Anchalee Kurutach was born and raised in Thailand but has lived in San Francisco since 1988. Anchalee has been involved with refugee and immigrant work for over twenty years. She taught and supervised teachers in a refugee camp in Thailand in the mid 1980s In the U.S. she was a director of a childcare training and job placement program, a domestic violence education outreach project, and a refugee resettlement and information & referral program. She also coordinated outreach education and support services for survivors of torture. Over the past few years, Anchalee has worked as a multi-language advocate for survivors of domestic violence at a battered women’s shelter in San Francisco. Anchalee is also on the executive committee of the International Network of Engaged Buddhists where grassroots organizations, groups, and individuals come together to connect and collaborate on projects and efforts for peace and justice around the world.
Chris Wilson has been practicing Buddhism since 1967, primarily in the Harada-Yasutani lineage of Zen Buddhism. He has studied under Taizan Maezumi Roshi, Genpo Merzel Roshi, Tarthang Tulku Rinpoche, Robert Aitken Roshi, Joseph Bobrow Roshi, Joan Sutherland Sensei, John Tarrant Roshi, and David Weinstein Sensei. A lay practitioner and family man with four grown children, Mr. Wilson has been an attorney, investment banker and software executive. He has long been active in the U.S. civil rights movement, including work with the Student Non-violent Coordinating Committee (SNCC) in Hattiesburg, Mississippi in 1964. He began his professional career as an Assistant Public Defender in Oakland, California. He later entered private practice, where he specialized in employment discrimination law, and served as Consulting Attorney and Trainer for the American Indian Lawyer Training Program, a national American Indian-run non-profit group. He has a JD from Yale Law School and an MBA from Stanford Graduate School of Business Administration.

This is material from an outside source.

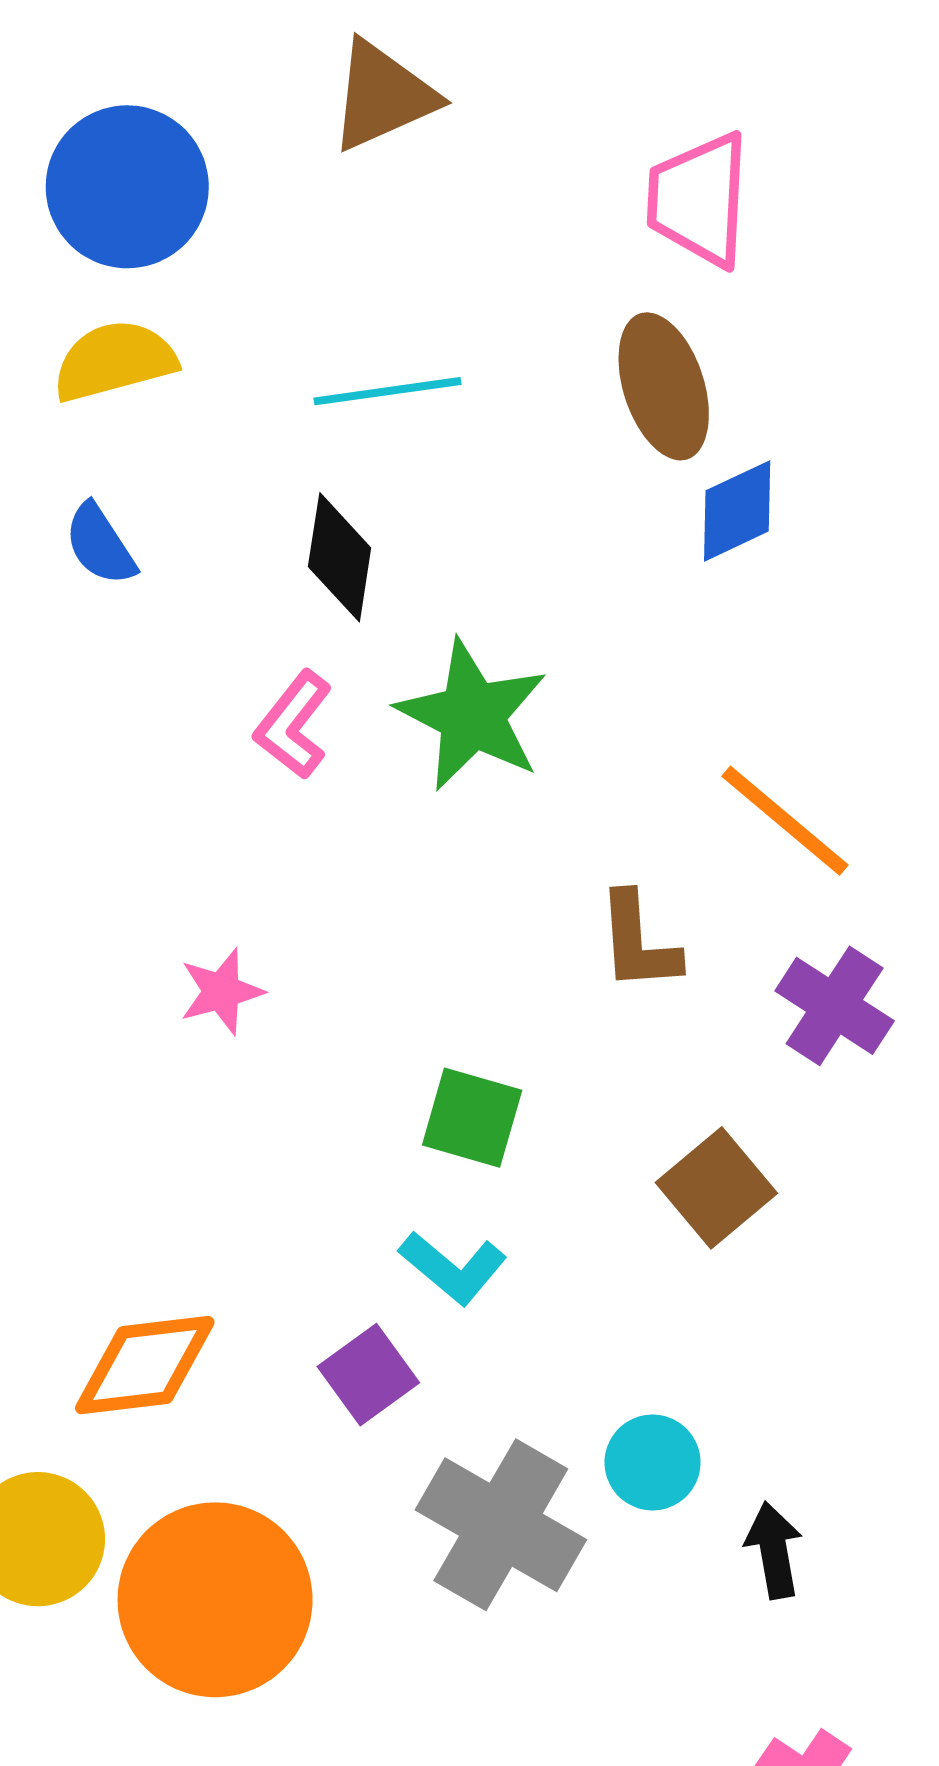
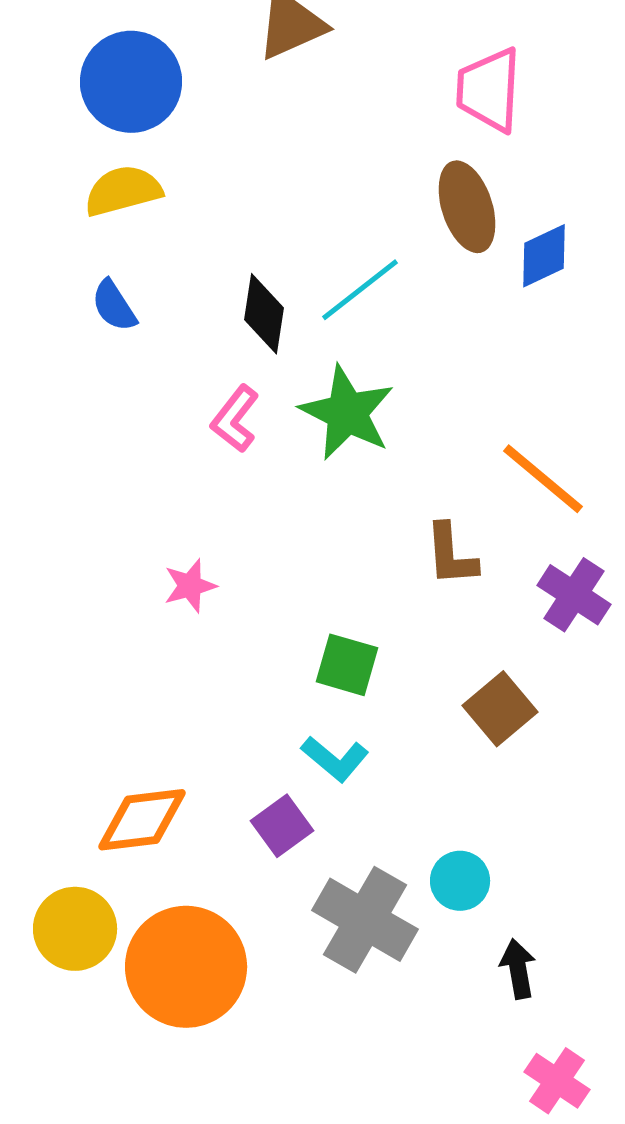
cyan line: (387, 391) -> (360, 290), moved, turned -30
blue diamond: (737, 511) -> (544, 256), moved
black arrow: (774, 1550) -> (518, 969), moved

Scott Woodbury is a lawyer with a background in public policy and a history of
social and environmental activism and stewardship. He is a student of
the Buddha and other wisdom traditions. He is currently working with
community and faith based groups to end the death penalty in Idaho.
His favorite author is Wendell Berry. He lives in Boise, Idaho with
Michele Tae and a standard poodle, Zia La Rue.
Rev. Michaela O’Connor Bono is a resident priest and co-leader of the Mid City Zen sangha in New Orleans. She took ordination in 2010 and has been practicing Zen for almost ten years, having done most of her monastic training at Tassajara Zen Mountain Center and Green Gulch farm, which are part of the San Francisco Zen Center. Rev. Michaela is involved in prison meditation and chaplaincy work and she is on the Board of Sakyadhita USA, a branch of the International Association of Buddhist Women.
Samantha (“Sam”) Wechsler has been practicing Vipassana meditation for more than 10 years. She is passionate about the intersection between contemplative practice and social justice, and seeks to integrate the two in ways that contribute to individual and collective liberation. She is the former director of Bikes Not Bombs, a non-profit organization in Boston, Massachusetts, and the founder and former director of Voces de Cambio—the first all-girls after-school program in Guatemala designed to combat racism, discrimination, and machismo through writing, photography, and other forms of creative expression. Sam currently serves as the Associate Director of the Program on Inequality & the Common Good at the Institute for Policy Studies, and she coaches activists who are working toward systemic, transformational change.